How did the Mexican cartels become what they are now?

Scott: Well when we look at the cartels, initially there was one, very large cartel that is kind of the grandfather of most in the modern cartel groups that we know, and that was called the Guadalajara Cartel — that became powerful really in the 60s and 70s in Mexico. That cartel ran into an issue in the mid-1980s when the cartel kidnapped and tortured and murdered a U.S. DEA agent by the name of Enrique Camarena. This got the U.S. government really energized and focused on the Guadalajara cartel. They went in and basically arrested and broke up the Guadalajara cartel. Now after they broke up the cartel, its leader — a guy by the name of Miguel Angel Felix Gallardo, a guy they called El Padrino, or The Godfather — kind of divided up his turf, his fiefdom, into various sectors.

One of the things that has contributed to really the power and wealth of the Mexican cartels has been cocaine trade. What we saw is that in the '70s and '80s, kind of the, you know, the old Miami Vice days, most of the cocaine was flowing through the Caribbean corridor into Florida directly from South America. As U.S. interdiction efforts became better, the flow of cocaine shifted from the Caribbean to a route that went mostly through Mexico and in really through the soft underbelly of the United States, using these old historical Mexican trafficking organizations or smuggling organizations to also move this cocaine.  

Why do we see so much violence in Mexico today?

Scott: Well as the cartels started enjoying this increase of wealth that came from the cocaine trade, they also started and buying or contesting, struggling for these plazas to move cocaine into the United States. We saw these organizations go from really a state where you had the drug dealers themselves acting as the enforcers of the triggermen to hiring outside experts to be triggermen for them. So we saw groups like Arellano Felix organization hire off-duty cops or actually come into the United States and hire some of the street gangs out of San Diego to come down to be muscle-thugs for them. And at that point the head of the Gulf Cartel — Osiel Cardenas Guillen — wanted to find something that he could use to kind of trump these police-based enforcer groups and he decided that special forces soldiers would be better. So he approached basically a group of special forces airmobile soldiers from Mexico who defected from that unit and became Los Zetas. And then with the soldiers came in also military weaponry, you know, the assault rifles, the grenades, the RPGs, the law rockets the bombs.

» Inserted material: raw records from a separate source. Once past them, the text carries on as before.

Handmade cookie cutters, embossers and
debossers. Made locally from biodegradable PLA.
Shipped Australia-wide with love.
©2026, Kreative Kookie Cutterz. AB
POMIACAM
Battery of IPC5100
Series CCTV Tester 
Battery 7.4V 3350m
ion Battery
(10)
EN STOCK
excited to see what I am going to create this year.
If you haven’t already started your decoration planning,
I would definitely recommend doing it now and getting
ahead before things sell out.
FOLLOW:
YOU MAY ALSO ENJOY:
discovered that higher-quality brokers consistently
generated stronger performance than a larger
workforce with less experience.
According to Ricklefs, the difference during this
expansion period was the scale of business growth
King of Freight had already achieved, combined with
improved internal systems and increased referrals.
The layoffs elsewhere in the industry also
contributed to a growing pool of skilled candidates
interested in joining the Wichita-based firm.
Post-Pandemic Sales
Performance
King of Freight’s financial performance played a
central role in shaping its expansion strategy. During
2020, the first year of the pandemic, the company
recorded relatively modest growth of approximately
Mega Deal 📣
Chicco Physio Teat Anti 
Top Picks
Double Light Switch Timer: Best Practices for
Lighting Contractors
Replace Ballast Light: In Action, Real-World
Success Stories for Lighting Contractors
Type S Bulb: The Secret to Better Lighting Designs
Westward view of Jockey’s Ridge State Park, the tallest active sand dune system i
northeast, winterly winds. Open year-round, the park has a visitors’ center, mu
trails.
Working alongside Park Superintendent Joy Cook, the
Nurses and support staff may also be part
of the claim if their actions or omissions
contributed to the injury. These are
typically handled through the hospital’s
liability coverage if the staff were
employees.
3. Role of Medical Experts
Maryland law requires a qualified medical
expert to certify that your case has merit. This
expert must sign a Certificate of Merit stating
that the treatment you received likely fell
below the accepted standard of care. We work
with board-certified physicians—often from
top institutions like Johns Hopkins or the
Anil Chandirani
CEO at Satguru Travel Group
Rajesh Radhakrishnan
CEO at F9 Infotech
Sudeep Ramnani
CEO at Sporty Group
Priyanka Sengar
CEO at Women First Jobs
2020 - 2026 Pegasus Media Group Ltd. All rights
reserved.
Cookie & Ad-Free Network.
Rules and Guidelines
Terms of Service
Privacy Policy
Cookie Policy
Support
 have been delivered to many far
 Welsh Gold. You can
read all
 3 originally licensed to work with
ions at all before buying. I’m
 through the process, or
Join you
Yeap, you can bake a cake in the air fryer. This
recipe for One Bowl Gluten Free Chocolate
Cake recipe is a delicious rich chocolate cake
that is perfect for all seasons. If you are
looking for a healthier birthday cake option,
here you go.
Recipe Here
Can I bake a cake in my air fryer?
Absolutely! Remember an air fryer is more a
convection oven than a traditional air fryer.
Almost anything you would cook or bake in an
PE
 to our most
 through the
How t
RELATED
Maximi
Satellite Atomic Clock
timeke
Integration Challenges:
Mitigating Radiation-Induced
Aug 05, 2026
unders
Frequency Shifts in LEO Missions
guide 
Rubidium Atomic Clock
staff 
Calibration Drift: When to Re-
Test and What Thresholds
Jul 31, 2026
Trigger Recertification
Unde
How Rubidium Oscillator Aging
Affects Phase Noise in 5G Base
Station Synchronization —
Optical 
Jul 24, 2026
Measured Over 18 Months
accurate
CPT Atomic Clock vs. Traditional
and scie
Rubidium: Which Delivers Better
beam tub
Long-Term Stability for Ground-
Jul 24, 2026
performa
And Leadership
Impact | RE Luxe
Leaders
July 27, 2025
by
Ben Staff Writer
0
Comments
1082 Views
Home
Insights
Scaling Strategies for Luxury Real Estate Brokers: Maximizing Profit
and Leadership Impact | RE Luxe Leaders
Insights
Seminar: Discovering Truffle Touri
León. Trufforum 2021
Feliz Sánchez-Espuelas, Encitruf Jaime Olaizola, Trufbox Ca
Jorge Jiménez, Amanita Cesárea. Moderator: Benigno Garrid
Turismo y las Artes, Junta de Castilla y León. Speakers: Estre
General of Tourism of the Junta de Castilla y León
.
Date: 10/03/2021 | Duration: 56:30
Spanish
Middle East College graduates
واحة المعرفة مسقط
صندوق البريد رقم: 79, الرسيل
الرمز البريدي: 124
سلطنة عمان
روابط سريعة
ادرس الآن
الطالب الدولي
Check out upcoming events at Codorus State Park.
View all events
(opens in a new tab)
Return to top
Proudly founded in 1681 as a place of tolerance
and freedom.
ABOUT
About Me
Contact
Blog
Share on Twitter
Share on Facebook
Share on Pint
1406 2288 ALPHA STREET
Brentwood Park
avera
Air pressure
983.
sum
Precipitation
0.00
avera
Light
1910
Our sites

One of the big problems that we have with the violence in Mexico: the government really can't dictate the pace of the violence because they're not involved in a lot of it. A lot of the violence — perhaps even most of the violence — comes from cartel-on-cartel violence, where they're having these clashes involving multiple gunmen using RPGs, hand grenades, using IEDs against each other. And so the government really can't control the tempo of that violence. That's all dependent on the cartels themselves.